Il y a aussi le bois. Certaines mesures ont été prises pour interdire l’exportation de grumes, mais elles n’ont pas été accompagnées du développement d’une industrie locale. Il faut donc industrialiser : je propose de construire des infrastructures – écoles, dispensaires, hôpitaux – en bois pour booster cette industrie. Nous avons aussi 800 kilomètres de côte. Mais ici, le poisson se vend très cher car nous n’avons pas suffisamment développé la pêche. Nous continuons à acheter le poisson à la Mauritanie alors que nous avons la possibilité d’une autosuffisance, voire de pouvoir en exporter. Je crois en ces trois grands secteurs pour réduire la dépendance au pétrole.
En matière de diplomatie, quel partenaire souhaiteriez-vous privilégier, si vous accédiez au pouvoir ?
Il faut diversifier les partenariats. Nous avons des partenaires traditionnels comme la France, avec qui nous devons continuer à travailler.
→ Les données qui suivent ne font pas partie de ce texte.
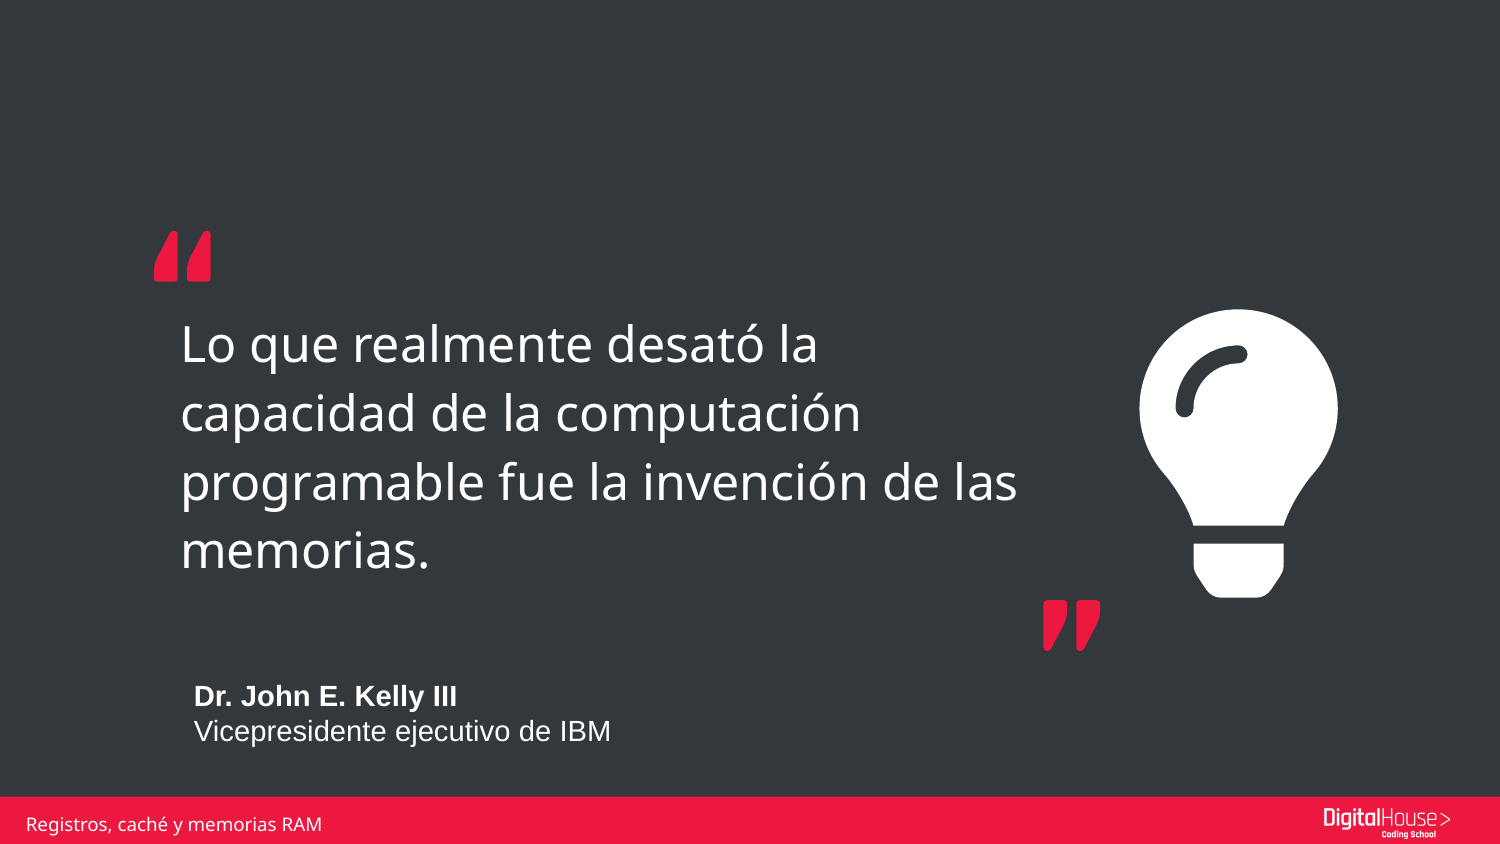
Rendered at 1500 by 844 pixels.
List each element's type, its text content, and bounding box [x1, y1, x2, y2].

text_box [153, 230, 211, 282]
text_box Dr. John E. Kelly III Vicepresidente ejecutivo de IBM [178, 662, 1010, 763]
text_box Lo que realmente desató la capacidad de la computación programable fue la invención de las memorias. [165, 274, 1072, 608]
picture [1324, 808, 1450, 839]
text_box [1139, 309, 1338, 526]
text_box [1043, 599, 1101, 651]
text_box [1193, 543, 1284, 598]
Mais nous allons aussi travailler avec d’autres partenaires qui souhaitent investir au Gabon et apporter une technologie et des moyens financiers dont nous ne disposons pas. Je suis donc pour la mise en place de partenariats public-privé accentués et efficaces pour développer notre économie et la rendre plus compétitive. Je pense par exemple au groupe Olam, qui a investi au Gabon.